Here’s the 7 new AI features you can’t ignore. 👇

1. Gemini across Google Workspace

Google just deepened Gemini integration across Docs, Sheets, Slides, and Drive. The big win is that Workspace finally sounds more connected, and less like four separate AI experiments.

The benefit is less context switching and easier access to company knowledge where work already happens. Drive is the sneaky part, because it starts acting more like a usable knowledge layer than a dusty file closet.

If your team lives in Google Workspace, test it on recurring work first. Drafts, spreadsheets, slide creation, and cross-file synthesis are the obvious Monday moves.

2. Perplexity Personal Computer

Perplexity just launched Personal Computer at Ask 2026 dev conference, which is basically its play for persistent, local-plus-cloud agent work. Yep, this feels like a direct shot at the OpenClaw crowd.

The real value is not the Mac mini itself. It’s the idea that agents can keep working with your files, apps, and environment instead of dying when the chat ends.

That matters for multi-step research and orchestration work. Early teams that learn this stuff are gonna have a very unfair-feeling head start.

3. Copilot Cowork

Microsoft introduced Copilot Cowork as part of Wave 3 of Microsoft 365 Copilot. That pushes Copilot closer to doing actual work across meetings, messages, files, and data instead of just sounding helpful in chat.

That is the unlock. Enterprise teams do not need prettier prompts. They need faster paths from messy inputs to finished outputs.

Think decks, reports, summaries, and internal deliverables without the usual tab chaos. That’s where the money is.

4. Agentic capabilities in Word, Excel, and PowerPoint

Microsoft also used Wave 3 to roll out new agentic experiences in Word, Excel, and PowerPoint. Small headline. Big operational value.

The benefit is speed inside the app, not outside it. In Excel, that means modeling, formulas, charts, and analysis through natural language. In Word, it means stronger drafts with less back-and-forth.

Most teams do not lack AI access. They lack AI that feels native to the job.

5. ChatGPT for Excel

OpenAI officially launched ChatGPT for Excel and new financial data integrations in March 2026. This is one of the clearest “use it on Monday” releases in the whole episode TBH. 

The value is not just chatting with a spreadsheet.

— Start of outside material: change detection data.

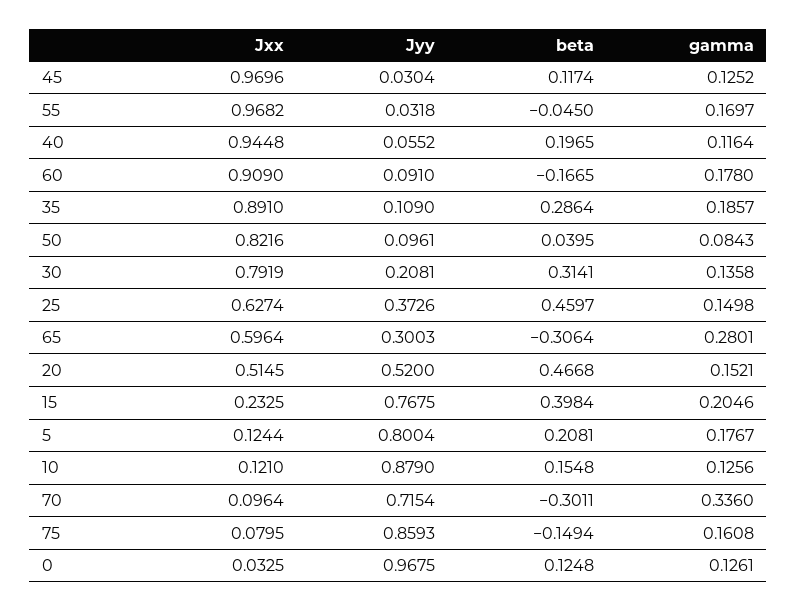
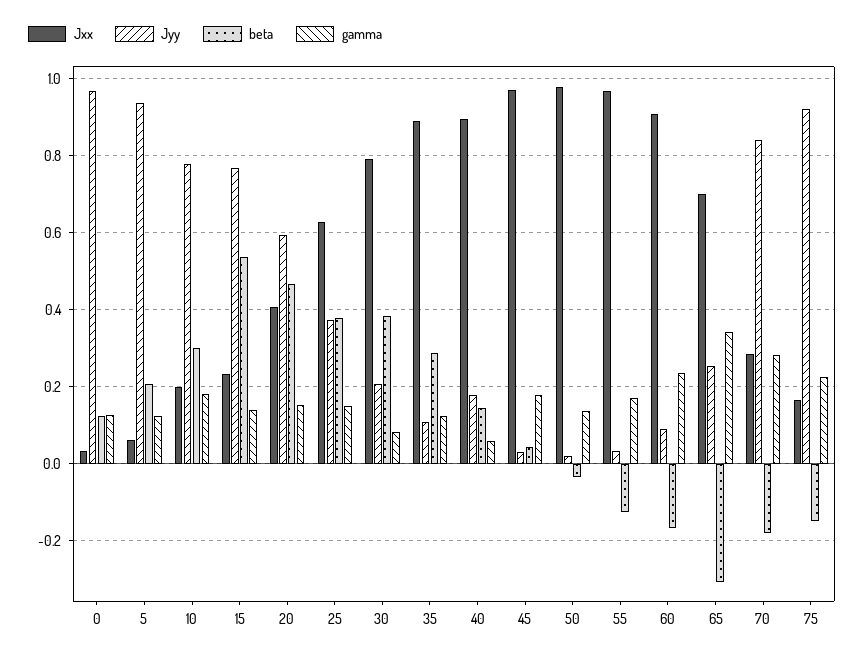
  {
    "Jxx": {
      "45": 0.9696,
      "55": 0.9682,
-     "40": 0.9448,
+     "40": 0.9,
      "60": 0.909,
      "35": 0.891,
-     "50": 0.8216,
+     "50": 0.98,
      "30": 0.7919,
      "25": 0.6274,
-     "65": 0.5964,
+     "65": 0.7,
-     "20": 0.5145,
+     "20": 0.4,
      "15": 0.2325,
-     "5": 0.1244,
+     "5": 0.06,
-     "10": 0.121,
+     "10": 0.2,
-     "70": 0.0964,
+     "70": 0.28,
-     "75": 0.0795,
+     "75": 0.16,
      "0": 0.0325
    },
    "Jyy": {
      "45": 0.0304,
      "55": 0.0318,
-     "40": 0.0552,
+     "40": 0.18,
      "60": 0.091,
      "35": 0.109,
-     "50": 0.0961,
+     "50": 0.02,
      "30": 0.2081,
      "25": 0.3726,
-     "65": 0.3003,
+     "65": 0.26,
-     "20": 0.52,
+     "20": 0.6,
      "15": 0.7675,
-     "5": 0.8004,
+     "5": 0.94,
-     "10": 0.879,
+     "10": 0.78,
-     "70": 0.7154,
+     "70": 0.84,
-     "75": 0.8593,
+     "75": 0.92,
      "0": 0.9675
    },
    "beta": {
-     "45": 0.1174,
+     "45": 0.04,
-     "55": -0.045,
+     "55": -0.12,
-     "40": 0.1965,
+     "40": 0.14,
      "60": -0.1665,
      "35": 0.2864,
-     "50": 0.0395,
+     "50": -0.04,
-     "30": 0.3141,
+     "30": 0.38,
-     "25": 0.4597,
+     "25": 0.38,
      "65": -0.3064,
      "20": 0.4668,
-     "15": 0.3984,
+     "15": 0.54,
      "5": 0.2081,
-     "10": 0.1548,
+     "10": 0.3,
-     "70": -0.3011,
+     "70": -0.18,
      "75": -0.1494,
      "0": 0.1248
    },
    "gamma": {
-     "45": 0.1252,
+     "45": 0.18,
      "55": 0.1697,
-     "40": 0.1164,
+     "40": 0.06,
-     "60": 0.178,
+     "60": 0.24,
-     "35": 0.1857,
+     "35": 0.12,
-     "50": 0.0843,
+     "50": 0.14,
-     "30": 0.1358,
+     "30": 0.08,
      "25": 0.1498,
-     "65": 0.2801,
+     "65": 0.34,
      "20": 0.1521,
-     "15": 0.2046,
+     "15": 0.14,
-     "5": 0.1767,
+     "5": 0.12,
-     "10": 0.1256,
+     "10": 0.18,
-     "70": 0.336,
+     "70": 0.28,
-     "75": 0.1608,
+     "75": 0.22,
      "0": 0.1261
    }
  }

It’s keeping analysis, modeling, and formula work inside Excel instead of bouncing between tools like a sleep-deprived goblin.

If your team lives in spreadsheets, start here. Quiet spreadsheet gains stack up FAST. Also, OpenAI teased that ChatGPT for Google Sheets would be coming soon.

6. Skills in ChatGPT

OpenAI also rolled out Skills beta for ChatGPT Business and Enterprise. That is a sneaky-big move because it attacks one of the most annoying parts of ChatGPT, which is repeating the same instructions forever.

The benefit is standardization. Teams can turn recurring workflows into reusable instructions and stop relying on whoever has the “good prompt” buried in some random doc.

That means more consistency, less prompt chaos, and way less tribal knowledge risk.

7. Claude Code scheduled tasks

Another feature for the OpenClaw crowd? After a lot of interest, Anthropic finally released scheduled tasks for Claude Code.

The real benefit is simple. Claude starts becoming useful while you are away, not just while you are staring at it. Yeah, leave your computer and Claude app open and it’ll legit code and execute tasks while you sleep.

Developers will love that first. But the bigger signal is for everyone else. Repeatable AI work is getting easier to schedule, easier to trust, and a lot harder to ignore.